A few months ago, fitness writer Craig Ballantyne wrote a post for Zen Habits called 12 Rules to Live By that I really liked.
I was inspired: just as Craig intended, his list made me examine about my own life rules, borrowing from his where I found them useful. The point was not to say, You should follow these rules too, but rather:
These are my rules. Have you thought about yours?
As an exercise, I put together my own, narrower list, just around the topic of veganism (distinct from healthy eating, for which I have another list). I’ve gotten here gradually over the course of about six years, beginning with the day I decided I was going to cut just the red meat out of my diet — and that was a big deal! So it’s interesting for me to look at the rules I now eat (and live) by, many of which didn’t form consciously but instead resulted from habit, grooves that just kept wearing deeper over time.
Like Craig with his list, I have no intention of this being a “here’s what you should do” post. Nor is it final or comprehensive — I’m still progressing, still figuring out how I want to eat and what I want to be my “policies” as they relate to food.
But I do hope this list achieves one result: opens a few eyes to the fact that vegan doesn’t have to mean militant and inflexible. More than ever, I’m fed up that vegans and vegetarians are perceived as extreme, preachy elitists who think we know what’s right for everyone and that the world should be forced to eat like we do. I’m even more fed up that we bring that stereotype upon ourselves — for example, by creating sites like exvegans.com, as portrayed in this article.
As most readers of this blog probably already know, it doesn’t have to be that way. You can be laid-back, easy-going, accepting, and vegan all at once. What I hope is that my rules demonstrate just one way to do it.
My 8 Rules
[Update: After a conversation with my friend Javier in the comments, I’ve decided that my reasons for rules #2 and #3 (which I adopted several years ago), and the sometimes-exception to rule #1, are outdated and inconsistent with my current beliefs, so it’s more sensible for me not to consume any animal products, regardless of circumstance. So, those changes all start now. Thanks, Javier. :)]
1. Don’t eat animal products.
Obvious. But even this one still has exceptions, the most common being that every once in a while, I still knowingly buy and eat something with honey in it. Under normal circumstances, if I see honey on an ingredient list, I don’t buy the food. But if it’s a rare situation where the kids are going nuts, we’ve got nothing at home, and we decide on pizza with vegan cheese, then when I run out to the store and the only frozen crust they have has honey in it, I let it slide. I’m working on this, because I’d like not to eat honey ever, if for no other reason than consistency.

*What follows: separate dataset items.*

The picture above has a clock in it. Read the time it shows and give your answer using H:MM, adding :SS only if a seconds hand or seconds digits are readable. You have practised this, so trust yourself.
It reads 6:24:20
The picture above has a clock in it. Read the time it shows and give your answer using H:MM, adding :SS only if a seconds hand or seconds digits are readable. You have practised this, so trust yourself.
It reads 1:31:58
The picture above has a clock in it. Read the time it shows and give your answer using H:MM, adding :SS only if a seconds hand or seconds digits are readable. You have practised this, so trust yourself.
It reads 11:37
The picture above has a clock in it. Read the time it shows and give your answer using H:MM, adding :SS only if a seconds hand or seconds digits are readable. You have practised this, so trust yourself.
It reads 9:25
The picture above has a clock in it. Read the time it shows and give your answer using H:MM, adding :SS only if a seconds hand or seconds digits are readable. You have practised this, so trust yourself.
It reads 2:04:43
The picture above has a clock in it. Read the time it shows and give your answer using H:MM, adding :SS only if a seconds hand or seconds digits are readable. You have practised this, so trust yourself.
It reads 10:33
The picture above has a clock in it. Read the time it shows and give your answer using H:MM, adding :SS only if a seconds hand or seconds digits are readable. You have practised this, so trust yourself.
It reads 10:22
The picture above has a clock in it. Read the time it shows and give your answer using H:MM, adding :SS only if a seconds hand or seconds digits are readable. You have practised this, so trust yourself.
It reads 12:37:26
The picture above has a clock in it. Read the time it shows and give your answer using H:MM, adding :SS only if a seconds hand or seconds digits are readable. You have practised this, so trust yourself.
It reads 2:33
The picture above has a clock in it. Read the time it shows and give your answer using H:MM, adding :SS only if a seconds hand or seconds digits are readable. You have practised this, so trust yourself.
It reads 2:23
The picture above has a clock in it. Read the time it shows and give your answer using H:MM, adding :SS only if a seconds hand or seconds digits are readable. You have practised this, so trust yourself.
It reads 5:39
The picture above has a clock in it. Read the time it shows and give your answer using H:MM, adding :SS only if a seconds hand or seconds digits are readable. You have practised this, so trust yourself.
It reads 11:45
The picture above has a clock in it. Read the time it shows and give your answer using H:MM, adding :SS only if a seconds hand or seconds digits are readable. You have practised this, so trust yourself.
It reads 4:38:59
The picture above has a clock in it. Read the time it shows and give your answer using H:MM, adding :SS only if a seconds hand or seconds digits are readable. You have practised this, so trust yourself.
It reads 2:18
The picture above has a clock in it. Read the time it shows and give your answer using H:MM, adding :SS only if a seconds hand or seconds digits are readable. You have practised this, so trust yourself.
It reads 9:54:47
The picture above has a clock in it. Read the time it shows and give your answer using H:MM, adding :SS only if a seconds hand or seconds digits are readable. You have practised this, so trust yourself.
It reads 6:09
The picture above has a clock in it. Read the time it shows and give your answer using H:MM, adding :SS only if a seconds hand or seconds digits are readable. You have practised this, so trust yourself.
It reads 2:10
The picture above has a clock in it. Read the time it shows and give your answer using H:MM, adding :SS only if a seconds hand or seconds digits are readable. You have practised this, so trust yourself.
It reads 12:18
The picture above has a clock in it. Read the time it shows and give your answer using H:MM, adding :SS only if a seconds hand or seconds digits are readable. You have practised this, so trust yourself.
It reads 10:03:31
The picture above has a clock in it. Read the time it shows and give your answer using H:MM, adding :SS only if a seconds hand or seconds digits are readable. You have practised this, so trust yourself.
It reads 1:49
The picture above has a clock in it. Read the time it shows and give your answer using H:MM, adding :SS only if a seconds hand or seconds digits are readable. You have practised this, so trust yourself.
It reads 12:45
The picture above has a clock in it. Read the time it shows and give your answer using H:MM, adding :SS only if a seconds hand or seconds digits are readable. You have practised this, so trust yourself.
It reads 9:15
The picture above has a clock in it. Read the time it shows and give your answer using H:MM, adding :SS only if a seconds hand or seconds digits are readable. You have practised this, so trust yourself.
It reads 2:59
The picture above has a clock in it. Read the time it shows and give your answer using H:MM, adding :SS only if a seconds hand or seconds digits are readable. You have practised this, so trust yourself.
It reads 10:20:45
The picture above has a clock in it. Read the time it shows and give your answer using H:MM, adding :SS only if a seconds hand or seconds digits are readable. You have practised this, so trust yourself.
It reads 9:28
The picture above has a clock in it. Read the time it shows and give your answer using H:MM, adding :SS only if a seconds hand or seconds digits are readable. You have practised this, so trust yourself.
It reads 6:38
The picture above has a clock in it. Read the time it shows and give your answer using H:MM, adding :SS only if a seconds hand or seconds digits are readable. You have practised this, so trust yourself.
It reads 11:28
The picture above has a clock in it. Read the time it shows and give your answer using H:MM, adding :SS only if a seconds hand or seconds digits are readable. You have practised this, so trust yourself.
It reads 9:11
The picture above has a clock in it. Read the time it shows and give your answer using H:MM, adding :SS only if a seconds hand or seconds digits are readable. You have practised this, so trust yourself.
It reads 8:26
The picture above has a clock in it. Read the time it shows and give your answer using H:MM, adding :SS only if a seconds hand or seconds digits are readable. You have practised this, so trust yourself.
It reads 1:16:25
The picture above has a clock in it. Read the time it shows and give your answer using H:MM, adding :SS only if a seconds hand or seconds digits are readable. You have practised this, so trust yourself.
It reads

“Don’t eat animal products” (besides breastfeeding) applies to our kids too — 3 years and 3 months old — but deliberately less strictly. Our toddler eats vegan at home, but every once in a while gets a bite of something non-vegan (but not meat) from the grandparents. Which is totally fine with me; I want him to try different things so he can one day make an informed choice about his diet. And I know that in the years to come, there will be plenty of birthday parties and other opportunities at friends’ houses where he’ll want to eat non-vegan foods, meat even … and we’ll leave that up to him.
One day I’ll write a more in-depth post about how we’re raising our kids, but you can get an idea about it in this old post.
2. Don’t turn down non-vegan (but vegetarian) food that’s offered at a friend’s house.
It happens. You go to a friend’s house, a friend who has graciously offered to host you and prepare you a meal. You tell them you’re vegan and don’t eat animal products, but they overlook something — butter (most often), sprinkled cheese, eggs. In this case, I eat the meal and be grateful. Meat, though, I don’t think I could eat. That situation hasn’t arisen yet, thankfully.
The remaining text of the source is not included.